(Task description) Copy the stretch of the passage on restructuring and retrenchment from "Along with the" through "the required changes.", substituting "management" for "employers".

(Passage shown)
------------------------------------------------
Along with the fact that companies might want to restructure to secure their financial viability and operational effectiveness, employees might not want to accept these changes and employers might feel that there is no way forward. Where employees refuse to agree to changes to terms and conditions of employment, employers may be required to engage a process in terms of section 189 or 189A of the Labour Relations Act to effect the required changes.

This Act defines a dismissal based on the operational requirements of an employer as one that is based on the economic, technological, structural or similar needs of the employer and is categorised as a “no fault” dismissals whereby particular obligations are place on an employer which are both procedural and substantive.

When an employer contemplates the possibility of retrenching, consultation should take place with employees, or the relevant party as prescribed by the Act and consultations need to take the form of a joint consensus seeking process guided by the matters listed in section 189(2). This section requires the parties to attempt to reach consensus on, amongst other things, appropriate measures to avoid dismissal. As per section 189(3), the employer must issue a written notice inviting the other consulting party to consult with it and disclose in writing all relevant information, including, but not limited to the reasons for the proposed retrenchments; the alternatives considered before proposing the retrenchments and why they were rejected; the proposed selection criteria; the timing of the dismissals; the number of employees likely to be affected; the proposed severance pay; the assistance that the employer proposes; the possibility of future re-employment; the number of employees in the company and the number of retrenchments over the preceding 12 months.
------------------------------------------------
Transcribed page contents

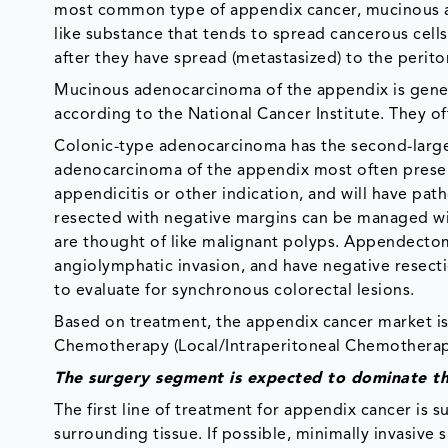
most common type of appendix cancer, mucinous a
like substance that tends to spread cancerous cell
after they have spread (metastasized) to the perito
Mucinous adenocarcinoma of the appendix is genera
according to the National Cancer Institute. They of
Colonic-type adenocarcinoma has the second-larges
adenocarcinoma of the appendix most often present
appendicitis or other indication, and will have pa
resected with negative margins can be managed wi
are thought of like malignant polyps. Appendectomy
angiolymphatic invasion, and have negative resect
to evaluate for synchronous colorectal lesions.
Based on treatment, the appendix cancer market is
Chemotherapy (Local/Intraperitoneal Chemotherap
The surgery segment is expected to dominate t
The first line of treatment for appendix cancer is 
surrounding tissue. If possible, minimally invasiv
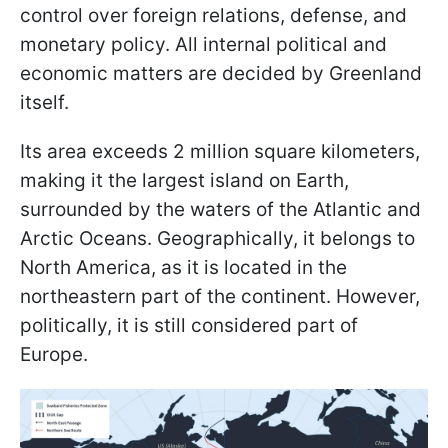
control over foreign relations, defense, and
monetary policy. All internal political and
economic matters are decided by Greenland
itself.
Its area exceeds 2 million square kilometers,
making it the largest island on Earth,
surrounded by the waters of the Atlantic and
Arctic Oceans. Geographically, it belongs to
North America, as it is located in the
northeastern part of the continent. However,
politically, it is still considered part of
Europe.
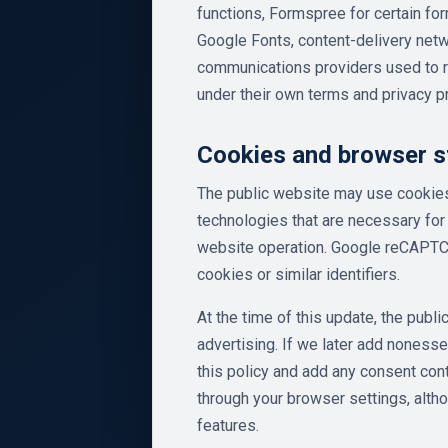
functions, Formspree for certain 
Google Fonts, content-delivery netw
communications providers used to r
under their own terms and privacy p
Cookies and browser s
The public website may use cookies,
technologies that are necessary for 
website operation. Google reCAPTCH
cookies or similar identifiers.
At the time of this update, the publ
advertising. If we later add nonesse
this policy and add any consent cont
through your browser settings, alth
features.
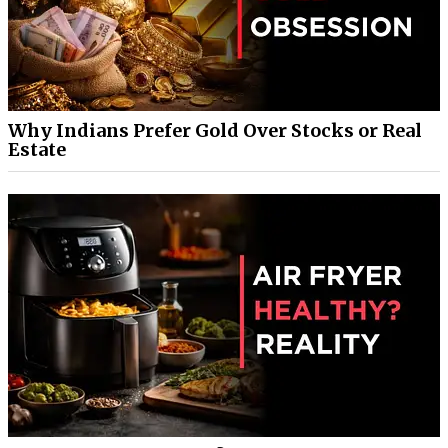
Why Indians Prefer Gold Over Stocks or Real
Estate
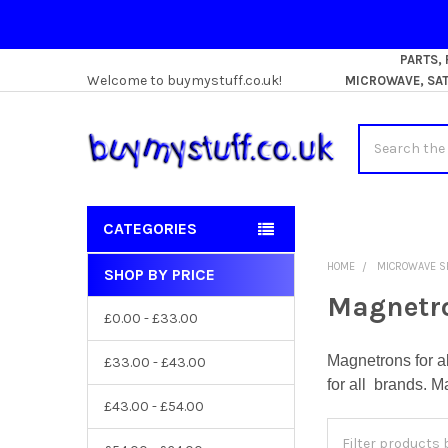
PARTS,
Welcome to buymystuff.co.uk!
MICROWAVE, SATE
Search
CATEGORIES
HOME
MICROWAVE S
SHOP BY PRICE
Sidebar
Magnetr
£0.00 - £33.00
Magnetrons for a
£33.00 - £43.00
for all brands. M
£43.00 - £54.00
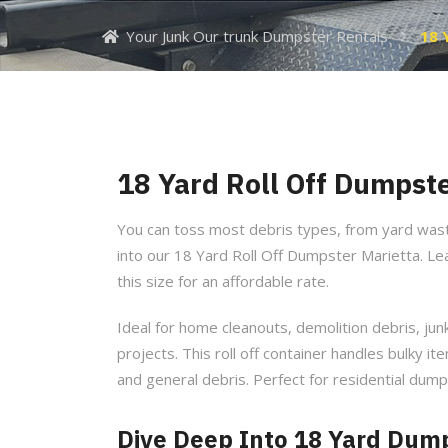
Your Junk Our trunk Dumpster Rentals
18 
18 Yard Roll Off Dumpste
You can toss most debris types, from yard was
into our 18 Yard Roll Off Dumpster Marietta. L
this size for an affordable rate.
Ideal for home cleanouts, demolition debris, ju
projects. This roll off container handles bulky ite
and general debris. Perfect for residential dump
Dive Deep Into 18 Yard Dump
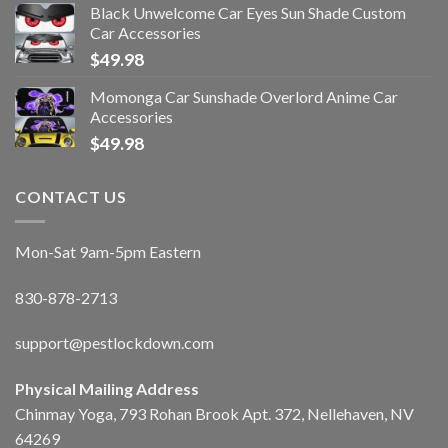
Black Unwelcome Car Eyes Sun Shade Custom
Car Accessories
$
49.98
Momonga Car Sunshade Overlord Anime Car
Accessories
$
49.98
CONTACT US
Mon-Sat 9am-5pm Eastern
830-878-2713
support@pestlockdown.com
Physical Mailing Address
Chinmay Yoga, 793 Rohan Brook Apt. 372, Nellehaven, NV
64269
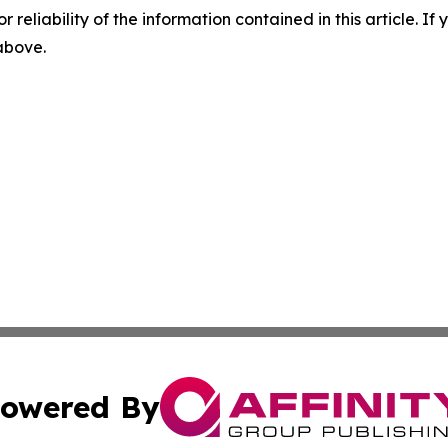
r reliability of the information contained in this article. I
 above.
owered By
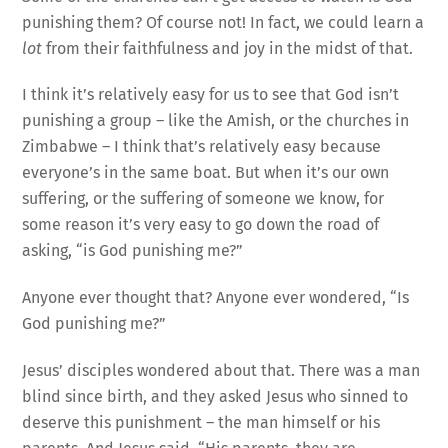
punishing them? Of course not! In fact, we could learn a
lot
from their faithfulness and joy in the midst of that.
I think it’s relatively easy for us to see that God isn’t
punishing a group – like the Amish, or the churches in
Zimbabwe – I think that’s relatively easy because
everyone’s in the same boat. But when it’s our own
suffering, or the suffering of someone we know, for
some reason it’s very easy to go down the road of
asking, “is God punishing me?”
Anyone ever thought that? Anyone ever wondered, “Is
God punishing me?”
Jesus’ disciples wondered about that. There was a man
blind since birth, and they asked Jesus who sinned to
deserve this punishment – the man himself or his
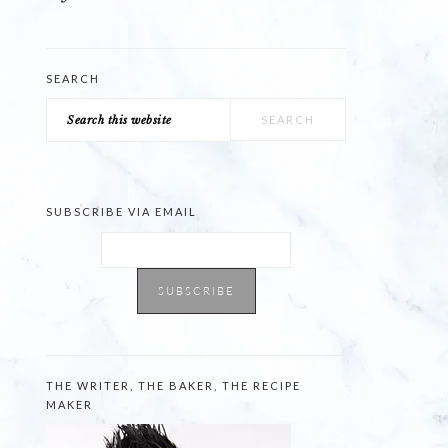
SEARCH
Search
this
website
SUBSCRIBE VIA EMAIL
THE WRITER, THE BAKER, THE RECIPE
MAKER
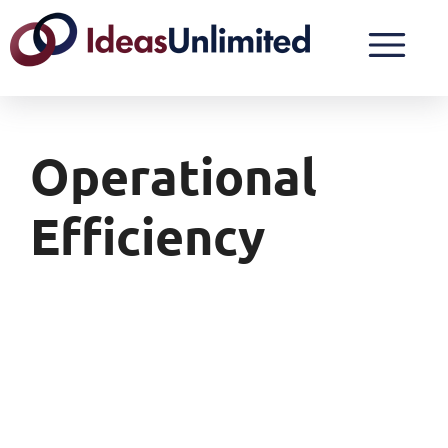
Operational
Efficiency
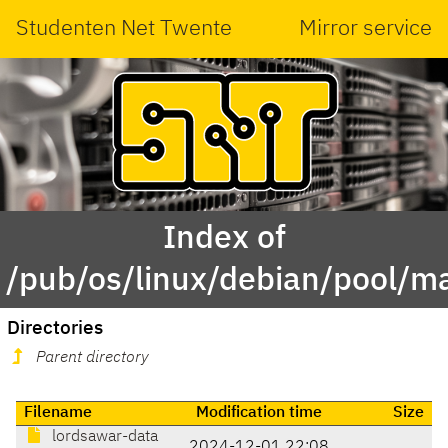
Studenten Net Twente
Mirror service
Index of
/pub/os/linux/debian/pool/ma
Directories
Parent directory
Filename
Modification time
Size
lordsawar-data
2024-12-01 22:08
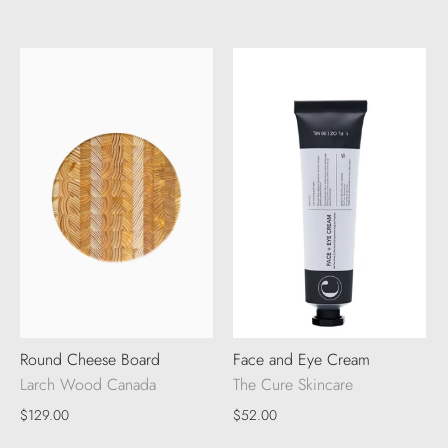
Round Cheese Board
Face and Eye Cream
Larch Wood Canada
The Cure Skincare
$129.00
$52.00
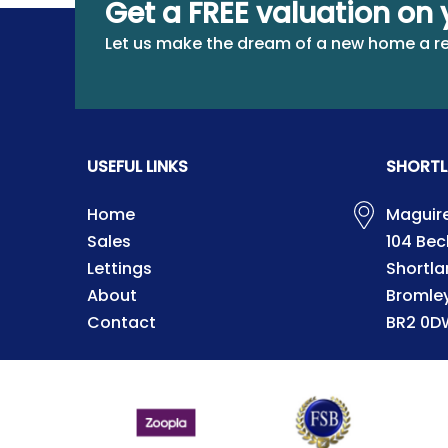
Get a FREE valuation on 
Let us make the dream of a new home a re
USEFUL LINKS
SHORTL
Home
Maguire
Sales
104 Be
Lettings
Shortla
About
Bromle
Contact
BR2 0D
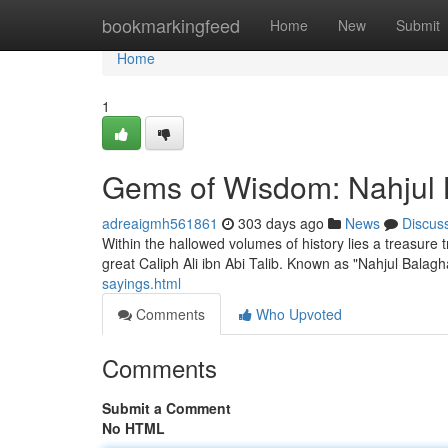
Home
bookmarkingfeed
Home
New
Submit
Home
1
Gems of Wisdom: Nahjul B
adreaigmh561861
303 days ago
News
Discus
Within the hallowed volumes of history lies a treasure 
great Caliph Ali ibn Abi Talib. Known as "Nahjul Balagh
sayings.html
Comments
Who Upvoted
Comments
Submit a Comment
No HTML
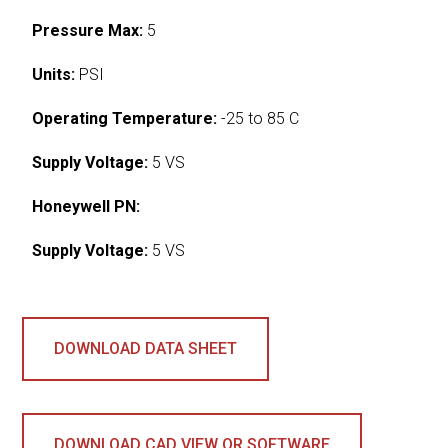
Pressure Max:
5
Units:
PSI
Operating Temperature:
-25 to 85 C
Supply Voltage:
5 VS
Honeywell PN:
Supply Voltage:
5 VS
DOWNLOAD DATA SHEET
DOWNLOAD CAD VIEW OR SOFTWARE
------------------------------------------------
(Result for this exercise)
Along with the fact that companies might want to restructure to secure their financial viability and operational effectiveness, employees might not want to accept these changes and management might feel that there is no way forward. Where employees refuse to agree to changes to terms and conditions of employment, management may be required to engage a process in terms of section 189 or 189A of the Labour Relations Act to effect the required changes.